Oltre 10.000 email sono state inviate dall’attaccante, attraverso un unico provider di posta elettronica, a enti del settore di difesa, aerospaziale, tecnologico, governativo e manifatturiero e, occasionalmente, volumi minori a enti di istruzione superiore, edilizia e consulenza. Non è chiaro se si sia trattato di un errore dell’operatore o di uno sforzo consapevole per raccogliere le credenziali dell’obiettivo. I ricercatori di Proofpoint hanno anche identificato campagne di TA422 che sfruttano una vulnerabilità di esecuzione remota di WinRAR, CVE-2023-38831.

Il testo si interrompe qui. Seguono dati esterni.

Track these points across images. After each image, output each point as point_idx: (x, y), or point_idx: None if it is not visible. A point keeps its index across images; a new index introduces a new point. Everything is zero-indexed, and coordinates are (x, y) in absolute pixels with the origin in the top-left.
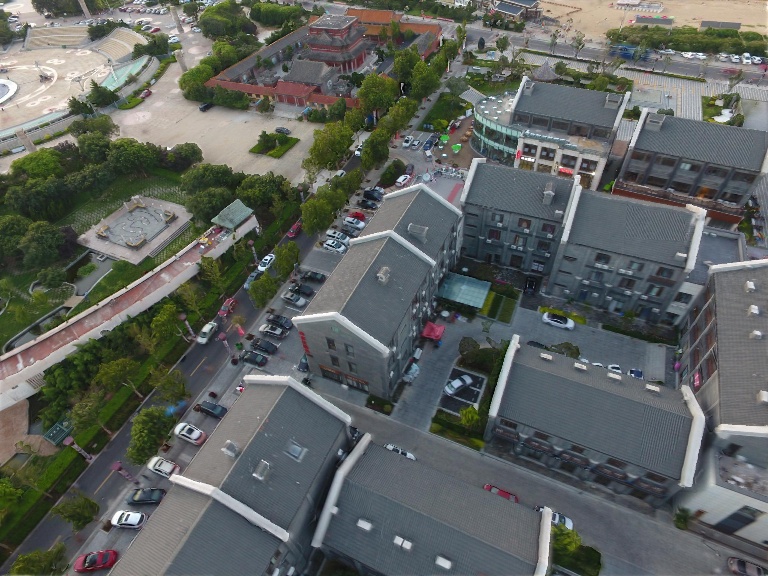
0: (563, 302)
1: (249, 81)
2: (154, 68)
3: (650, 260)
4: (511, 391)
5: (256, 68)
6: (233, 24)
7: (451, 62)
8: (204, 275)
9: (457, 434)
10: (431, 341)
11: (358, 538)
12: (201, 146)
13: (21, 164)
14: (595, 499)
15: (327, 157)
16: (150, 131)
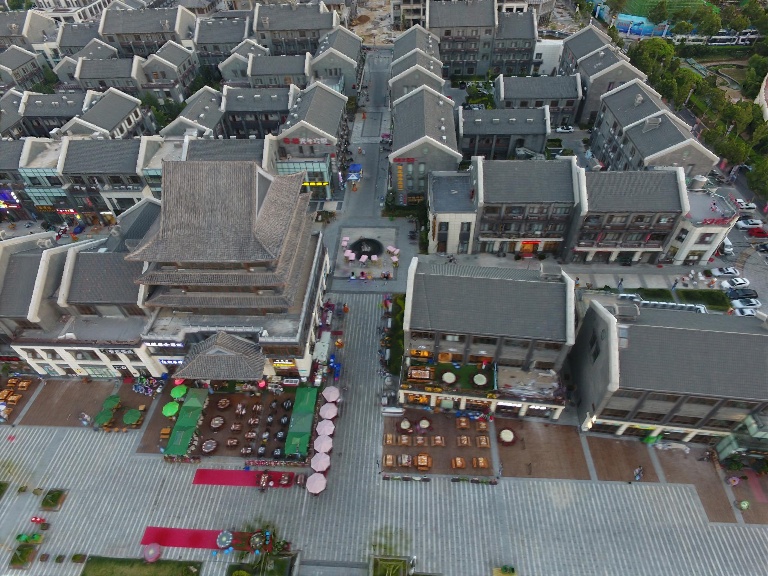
0: None
1: None
2: None
3: None
4: None
5: None
6: None
7: None
8: None
9: None
10: None
11: None
12: None
13: None
14: None
15: None
16: None
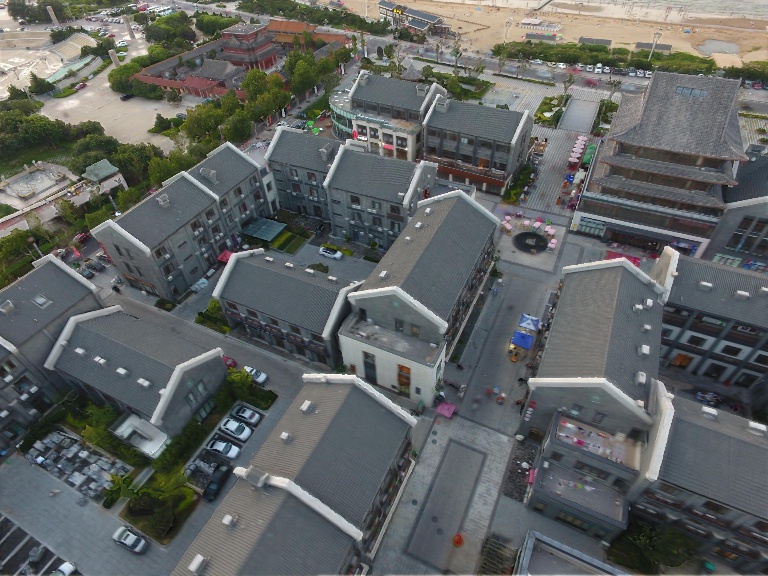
0: (343, 241)
1: (169, 77)
2: (96, 66)
3: (382, 199)
4: (232, 280)
5: (179, 67)
6: (175, 32)
7: (350, 66)
8: (58, 211)
9: (213, 323)
10: None
11: (77, 362)
12: (110, 127)
13: None
14: (294, 364)
15: (194, 132)
16: (73, 115)
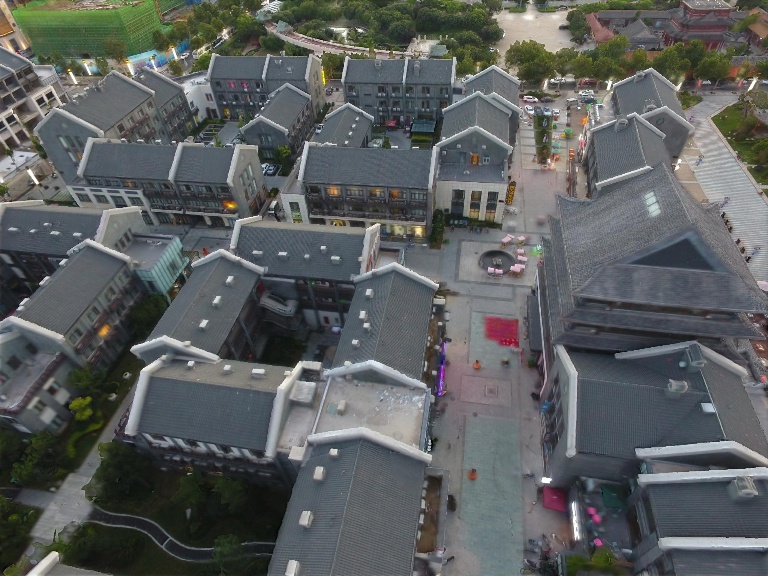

“Con una mossa interessante, l’APT russo TA422 ha continuato ad abusare di vulnerabilità note in massicce campagne email rivolte a governo, difesa, aerospazio, settore manifatturiero e istruzione superiore in Nord America ed Europa. Le loro azioni evidenziano il tentativo di individuare reti facilmente sfruttabili che abbiano un interesse strategico per l’avversario. Tuttavia, non è chiaro se la quantità di email – più di 10.000 in totale da agosto 2023 – sia stata una decisione tattica o un errore dell’operatore. In ogni caso, payload, tattiche e tecniche utilizzate in queste campagne riflettono il passaggio definitivo di TA422 dal malware creato per ottenere accesso persistente a reti mirate a uno più leggero e orientato alle credenziali,” sottolinea Greg Lesnewich, Senior Threat Researcher di Proofpoint.
Nonostante l’attribuzione di questa attività a TA422, operante per l’intelligence militare russa, sulla base delle entità prese di mira e dell’uso ripetuto delle tecniche su larga scala, non è possibile agli specialisti affermare con certezza il perché questo autore abbia continuato a utilizzare vulnerabilità divulgate e patchate nelle sue campagne di phishing. Il gruppo ha fatto ampio affidamento sullo sfruttamento di queste falle per ottenere accesso iniziale ed è probabile che l’attore della minaccia continui a sfruttarle nella speranza che gli obiettivi non abbiano ancora applicato le patch necessarie.